Wednesday, January 8, 2014

The War on Poverty +50

50 years ago today, in his first State of the Union Address, President Lyndon B. Johnson declared an "unconditional war on poverty." In poverty, Johnson recognized "a domestic enemy which threatens the strength of our nation and the welfare of our people." Unlike World War II, which was the model war for LBJ's generation, our more recent wars have been much more inconclusive. Such was certainly the case with the War on Poverty. In any case, here we are, 50 years later, and the big topic is - increasing inequality.

The statistics are familiar, depressingly so. In the past, the inequality and lack of mobility often associated with many "third world" countries were blamed (by both Marxists and free-marketers) on their lack of economic development, i.e., the pre-capitalist character of their economies. What, however, is one to make of inequality and lack of mobility in a country where capitalism reigns triumphant? For those on the "right," the answer seems to be even more capitalism, while those on the "left" seem finally to be rediscovering the issue.

Certainly it is refreshing to see the Left rediscover the issue of inequality. Once upon a time, social and economic justice was primarily what the Left purported to be about. In recent decades, however, liberal enthusiasm has increasingly focused on identity and lifestyle issues - issues somewhat more salient to privileged cultural elites than the concerns of those with whom such elites have less and less contact and with whom they share less and less of a common culture.

To be sure, the Rights's priority of tax cuts and other privileges for the rich, along with our diminished public commitment to education, the decline of private-sector unions, and (most telling of all) globalization and the consequent lack of opportunities to support oneself and a family through blue-collar jobs, all these are certainly serious contributors to our contemporary crisis.

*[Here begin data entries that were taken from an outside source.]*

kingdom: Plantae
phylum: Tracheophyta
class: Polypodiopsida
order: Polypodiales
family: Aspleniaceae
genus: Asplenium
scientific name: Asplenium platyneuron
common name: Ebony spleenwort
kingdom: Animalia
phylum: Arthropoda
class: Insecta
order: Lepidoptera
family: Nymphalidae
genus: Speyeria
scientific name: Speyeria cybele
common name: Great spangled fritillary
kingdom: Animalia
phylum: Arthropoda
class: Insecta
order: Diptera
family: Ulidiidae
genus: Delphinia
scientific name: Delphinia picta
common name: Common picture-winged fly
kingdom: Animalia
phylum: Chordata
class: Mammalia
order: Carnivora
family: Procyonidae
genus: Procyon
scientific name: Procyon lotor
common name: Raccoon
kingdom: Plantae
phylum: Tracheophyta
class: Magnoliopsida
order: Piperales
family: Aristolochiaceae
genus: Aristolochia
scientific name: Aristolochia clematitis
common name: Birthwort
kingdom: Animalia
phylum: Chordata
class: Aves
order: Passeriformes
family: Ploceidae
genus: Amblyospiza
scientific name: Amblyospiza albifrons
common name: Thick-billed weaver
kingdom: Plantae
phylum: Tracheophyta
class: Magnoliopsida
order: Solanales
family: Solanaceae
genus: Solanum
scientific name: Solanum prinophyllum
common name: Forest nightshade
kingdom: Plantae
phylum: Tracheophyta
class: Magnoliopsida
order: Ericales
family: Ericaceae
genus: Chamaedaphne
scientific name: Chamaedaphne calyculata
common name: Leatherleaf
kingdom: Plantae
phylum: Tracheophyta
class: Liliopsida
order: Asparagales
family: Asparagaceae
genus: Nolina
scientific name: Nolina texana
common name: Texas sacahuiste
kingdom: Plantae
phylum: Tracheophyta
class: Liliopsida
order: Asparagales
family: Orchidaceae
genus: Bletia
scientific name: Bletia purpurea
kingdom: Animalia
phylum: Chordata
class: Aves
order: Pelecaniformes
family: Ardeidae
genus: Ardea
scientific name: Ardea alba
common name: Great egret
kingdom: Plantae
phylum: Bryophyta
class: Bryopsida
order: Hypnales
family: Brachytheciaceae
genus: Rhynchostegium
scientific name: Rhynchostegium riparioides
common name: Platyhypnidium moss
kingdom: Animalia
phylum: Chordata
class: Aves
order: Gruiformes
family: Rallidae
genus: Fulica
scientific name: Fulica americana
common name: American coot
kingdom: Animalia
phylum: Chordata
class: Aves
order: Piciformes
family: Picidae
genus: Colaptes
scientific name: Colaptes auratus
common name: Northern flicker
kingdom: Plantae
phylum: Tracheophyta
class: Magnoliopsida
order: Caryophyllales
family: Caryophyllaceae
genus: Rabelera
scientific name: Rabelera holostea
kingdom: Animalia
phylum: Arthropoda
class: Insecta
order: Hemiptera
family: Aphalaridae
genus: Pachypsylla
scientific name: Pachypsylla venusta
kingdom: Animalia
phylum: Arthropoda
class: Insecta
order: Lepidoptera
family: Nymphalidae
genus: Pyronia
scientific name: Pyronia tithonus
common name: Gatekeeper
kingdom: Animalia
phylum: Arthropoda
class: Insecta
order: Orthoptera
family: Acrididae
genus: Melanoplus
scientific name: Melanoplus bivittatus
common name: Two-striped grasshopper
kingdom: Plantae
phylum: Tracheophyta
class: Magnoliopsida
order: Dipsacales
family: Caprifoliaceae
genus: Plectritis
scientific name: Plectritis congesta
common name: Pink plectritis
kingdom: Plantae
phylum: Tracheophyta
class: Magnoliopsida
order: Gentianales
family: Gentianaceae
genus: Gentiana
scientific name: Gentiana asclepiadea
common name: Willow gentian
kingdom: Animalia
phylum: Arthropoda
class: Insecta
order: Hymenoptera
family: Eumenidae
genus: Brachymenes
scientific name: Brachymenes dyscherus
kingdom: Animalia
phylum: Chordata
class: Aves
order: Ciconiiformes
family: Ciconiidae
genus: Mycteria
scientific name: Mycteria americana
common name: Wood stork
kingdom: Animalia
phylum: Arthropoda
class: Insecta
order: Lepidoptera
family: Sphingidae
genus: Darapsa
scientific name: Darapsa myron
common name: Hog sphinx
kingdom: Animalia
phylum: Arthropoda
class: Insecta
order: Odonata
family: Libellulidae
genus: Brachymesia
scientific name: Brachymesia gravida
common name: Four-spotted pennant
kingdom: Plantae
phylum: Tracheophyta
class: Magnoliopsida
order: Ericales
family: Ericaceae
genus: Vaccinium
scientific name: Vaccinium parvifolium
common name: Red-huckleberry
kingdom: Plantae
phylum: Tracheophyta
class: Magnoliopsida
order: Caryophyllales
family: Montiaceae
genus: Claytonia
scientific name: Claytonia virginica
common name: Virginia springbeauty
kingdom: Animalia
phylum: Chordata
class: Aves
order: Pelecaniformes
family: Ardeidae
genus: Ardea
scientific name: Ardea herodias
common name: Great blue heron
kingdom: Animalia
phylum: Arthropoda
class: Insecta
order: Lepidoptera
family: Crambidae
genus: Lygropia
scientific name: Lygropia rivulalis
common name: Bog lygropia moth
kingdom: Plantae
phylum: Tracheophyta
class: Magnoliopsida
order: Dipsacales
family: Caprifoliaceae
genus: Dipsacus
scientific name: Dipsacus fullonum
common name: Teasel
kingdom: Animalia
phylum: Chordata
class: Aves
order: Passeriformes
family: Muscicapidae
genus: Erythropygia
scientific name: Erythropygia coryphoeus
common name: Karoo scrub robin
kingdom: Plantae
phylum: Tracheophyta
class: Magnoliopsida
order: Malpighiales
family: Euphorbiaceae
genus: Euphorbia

But so is the collapse of family and community life - thanks in large part, of course, to capitalism's "creative destruction," but thanks also to the social and cultural transformation associated with our contemporary progressive revolution in morals. The result is a society in which less than half of working class adults in their 30s and 40s are married. This growing social and cultural disconnection and dysfunction has especially impacted working class males. 

Thus, Notre Dame's Michael Jindra, writing for the Institute for Family Studies, argues: "early reliance on stimulating entertainment, lower educational attainment, disconnection from families and role models, and the attractions of different, 'edgy' subcultures - contribute to a widening gulf between those more connected to family, work, and society, and those without these commitments" ("Why Working-Class Men Are Falling Behind," IFS, January 2, 2014).

As right and left elites increasingly have less in common with the rest of society, right elites focus on libertarian policies that increase the wealth of those at the top, while left elites pursue a comparable libertarianism in the cultural and moral sphere. Both result in the weakening of the very social structures and institutions and relationships which support authentic communities.

Meanwhile the disparity increases between those at the very top of the American economic pyramid and everyone else - truly today's "domestic enemy which threatens the strength of our nation and the welfare of our people."